- [WHAT IS EXPECTED]: Once the images are set aside, write out the rest of the records exactly.

- [INPUT FOR THIS TASK]:

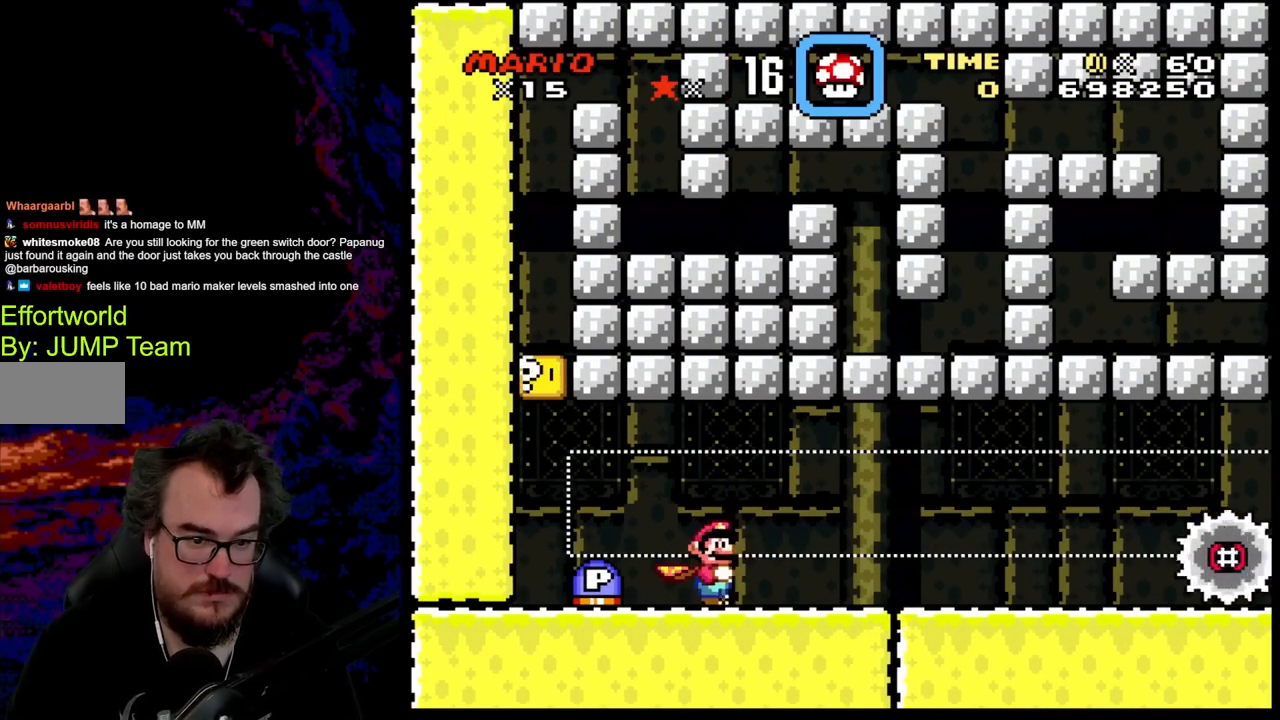
{"buttons": ["X"], "events": [[100, "DPAD_RIGHT", "up"], [117, "DPAD_LEFT", "down"], [283, "DPAD_LEFT", "up"]]}
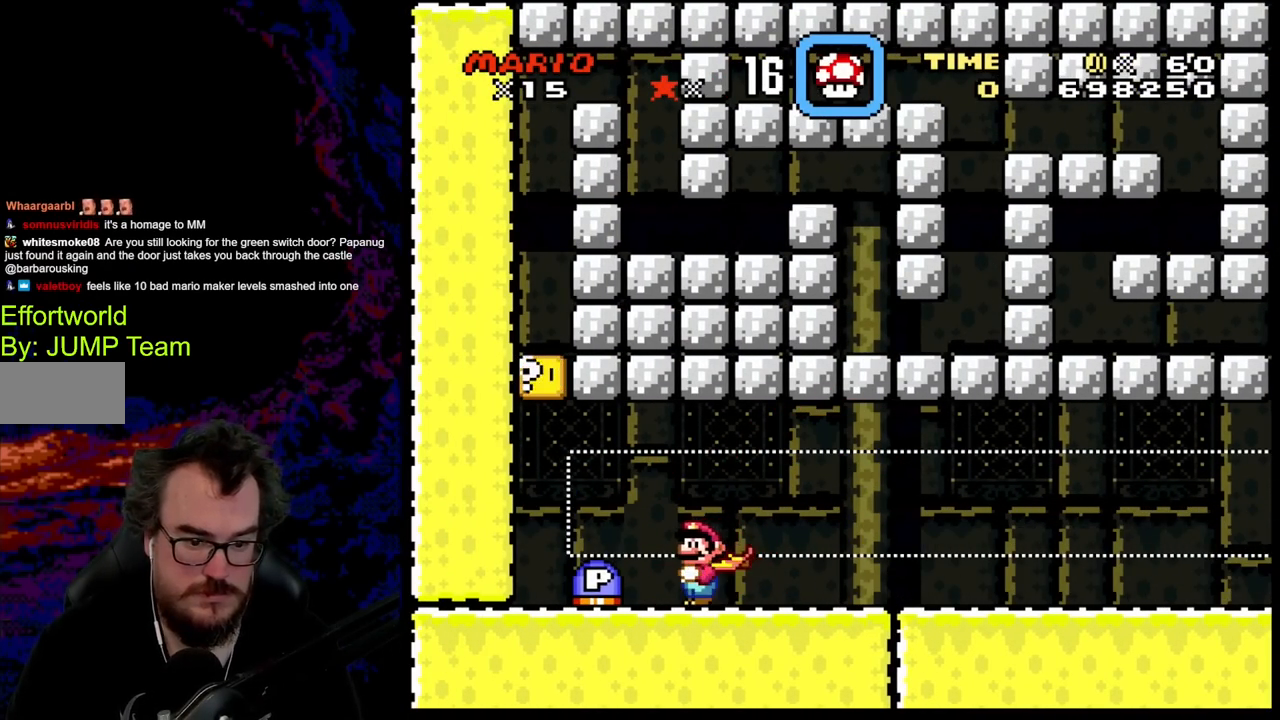
{"buttons": ["X"], "events": [[317, "DPAD_LEFT", "down"], [450, "DPAD_LEFT", "up"]]}
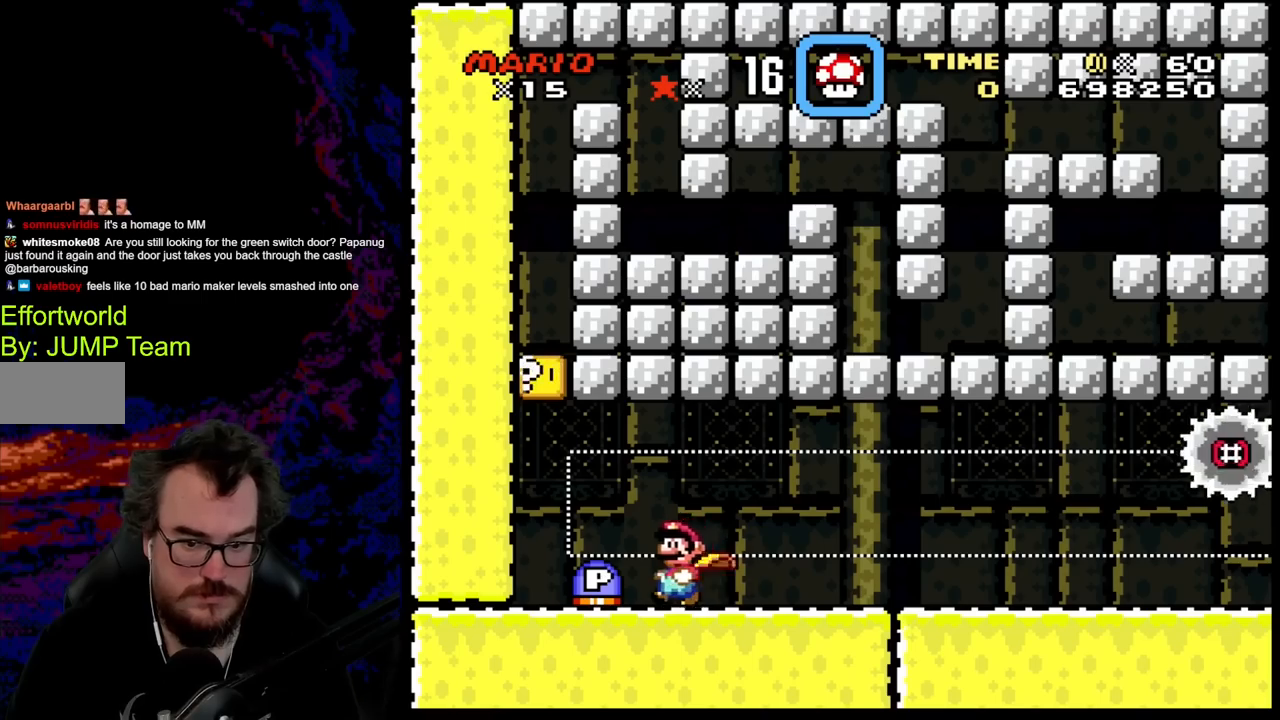
{"buttons": ["X", "DPAD_RIGHT"], "events": [[67, "DPAD_RIGHT", "down"]]}
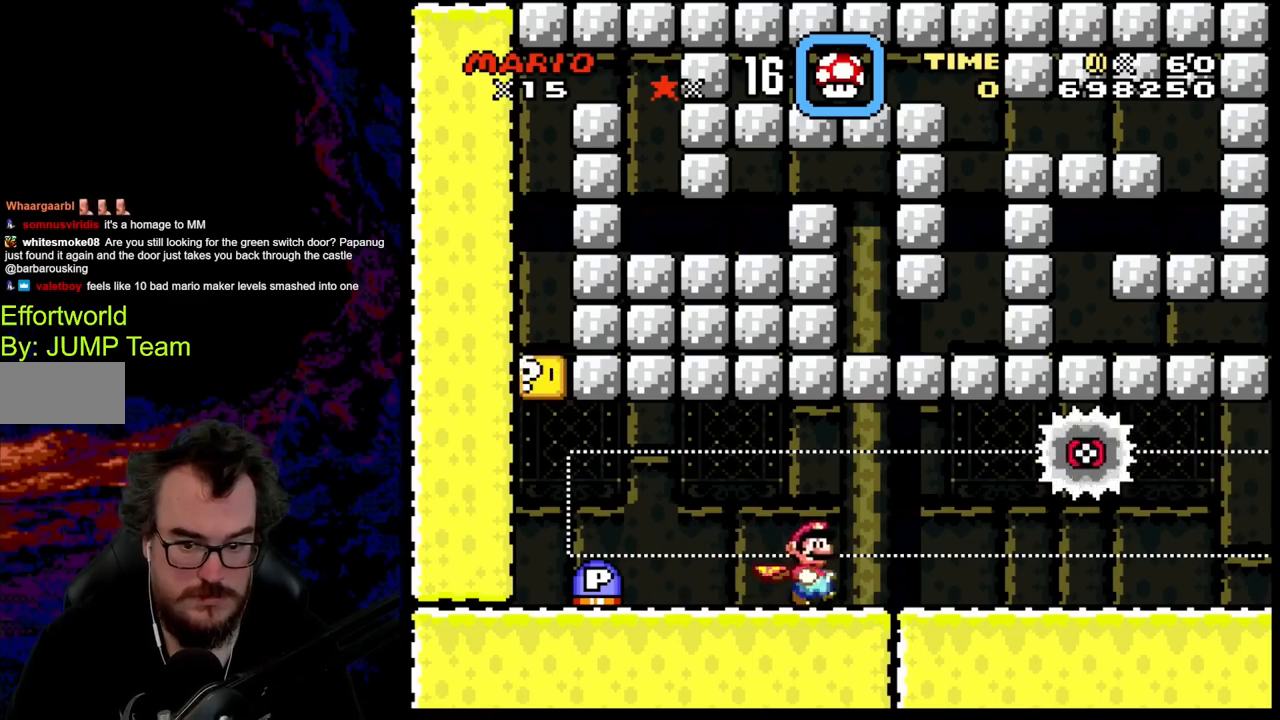
{"buttons": ["X", "DPAD_RIGHT"], "events": []}
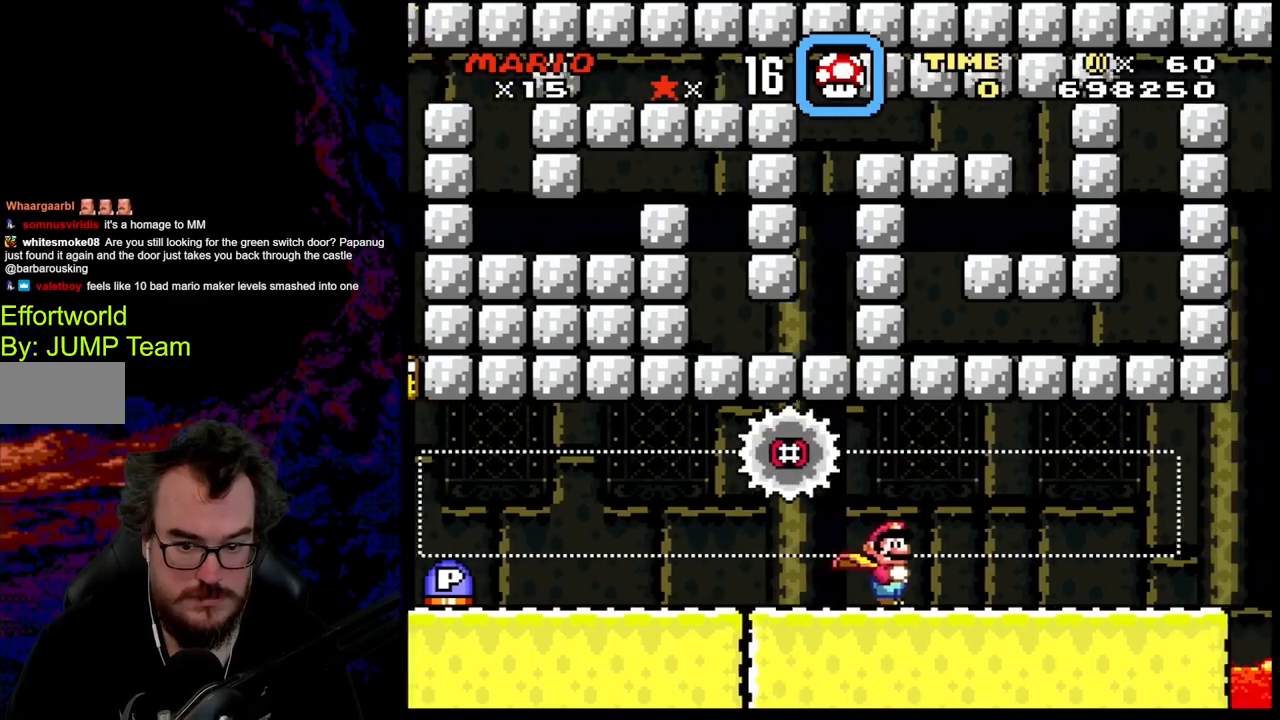
{"buttons": ["X", "DPAD_RIGHT"], "events": []}
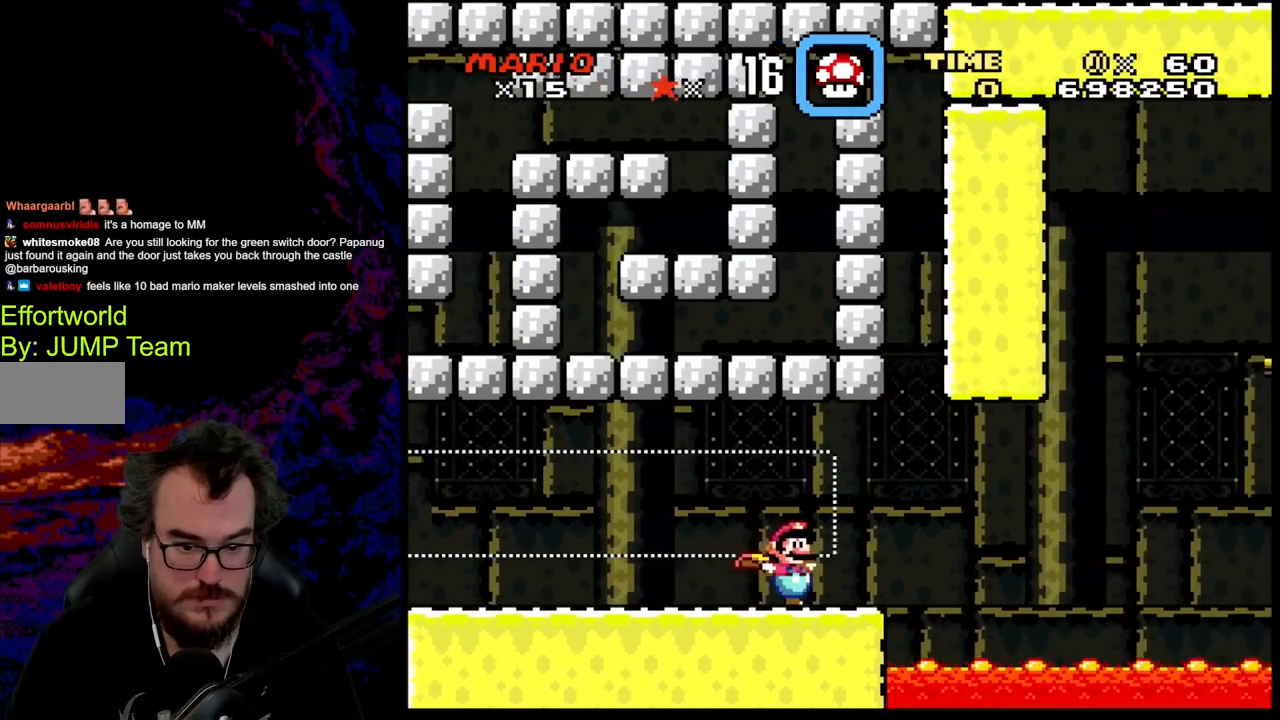
{"buttons": ["X"], "events": [[150, "A", "down"], [183, "DPAD_DOWN", "down"], [200, "DPAD_LEFT", "down"], [200, "DPAD_RIGHT", "up"], [233, "DPAD_DOWN", "up"], [300, "A", "up"], [500, "DPAD_LEFT", "up"]]}
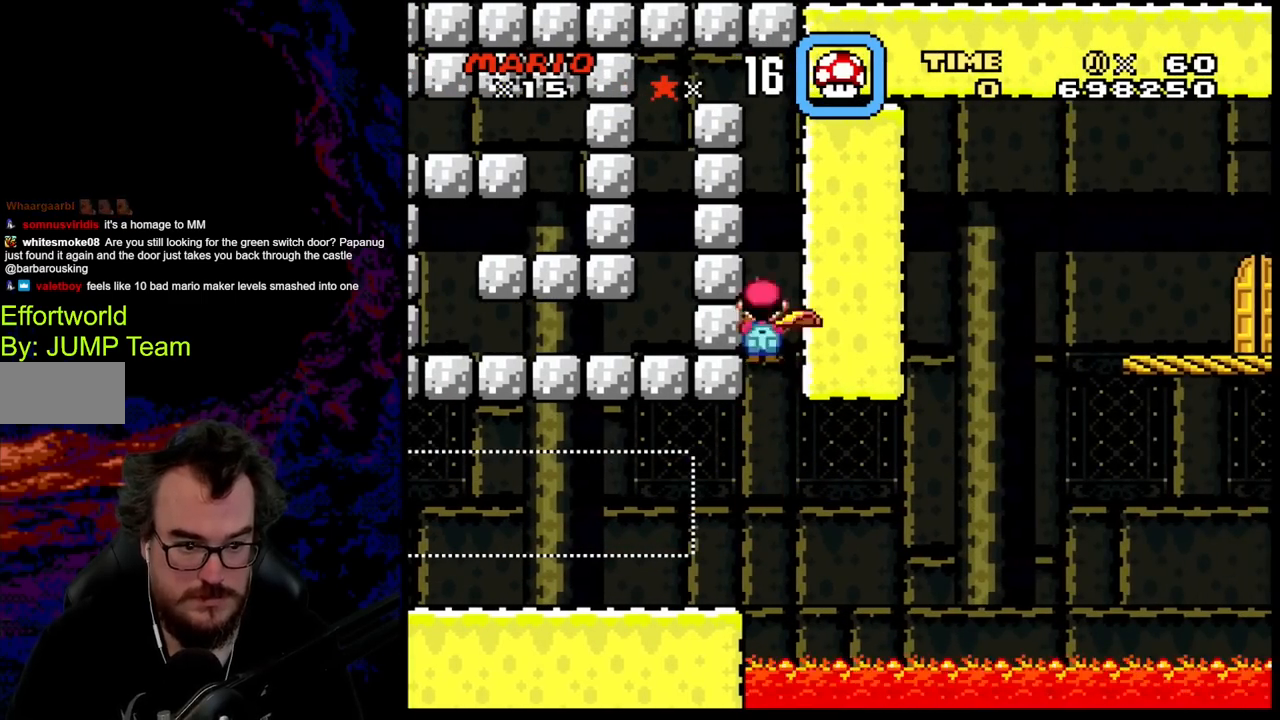
{"buttons": ["X", "DPAD_RIGHT"], "events": [[50, "DPAD_RIGHT", "down"]]}
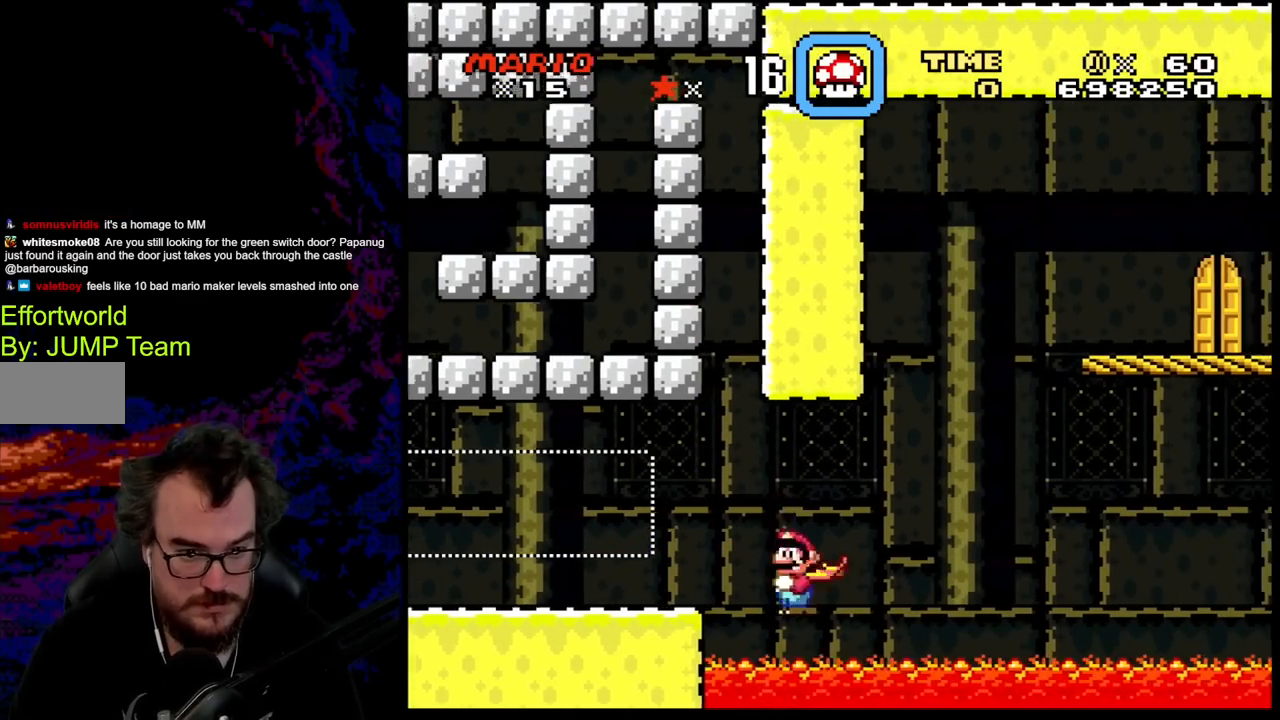
{"buttons": ["A", "X", "DPAD_RIGHT"], "events": [[17, "A", "down"]]}
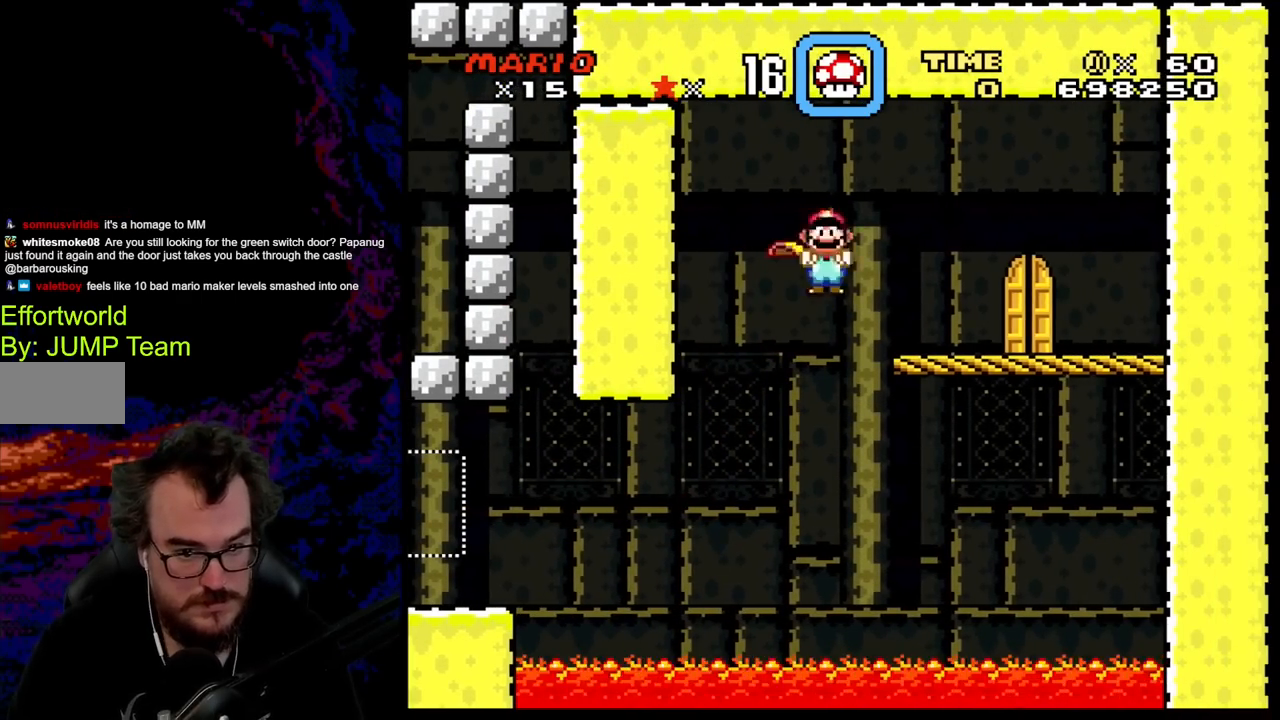
{"buttons": ["X", "DPAD_UP", "DPAD_LEFT"], "events": [[100, "A", "up"], [350, "DPAD_LEFT", "down"], [350, "DPAD_RIGHT", "up"], [467, "DPAD_UP", "down"]]}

- [RESPONSE TO THE EXERCISE]:
{"buttons": ["X"], "events": [[100, "DPAD_RIGHT", "up"], [117, "DPAD_LEFT", "down"], [283, "DPAD_LEFT", "up"]]}
{"buttons": ["X"], "events": [[317, "DPAD_LEFT", "down"], [450, "DPAD_LEFT", "up"]]}
{"buttons": ["X", "DPAD_RIGHT"], "events": [[67, "DPAD_RIGHT", "down"]]}
{"buttons": ["X", "DPAD_RIGHT"], "events": []}
{"buttons": ["X", "DPAD_RIGHT"], "events": []}
{"buttons": ["X"], "events": [[150, "A", "down"], [183, "DPAD_DOWN", "down"], [200, "DPAD_LEFT", "down"], [200, "DPAD_RIGHT", "up"], [233, "DPAD_DOWN", "up"], [300, "A", "up"], [500, "DPAD_LEFT", "up"]]}
{"buttons": ["X", "DPAD_RIGHT"], "events": [[50, "DPAD_RIGHT", "down"]]}
{"buttons": ["A", "X", "DPAD_RIGHT"], "events": [[17, "A", "down"]]}
{"buttons": ["X", "DPAD_UP", "DPAD_LEFT"], "events": [[100, "A", "up"], [350, "DPAD_LEFT", "down"], [350, "DPAD_RIGHT", "up"], [467, "DPAD_UP", "down"]]}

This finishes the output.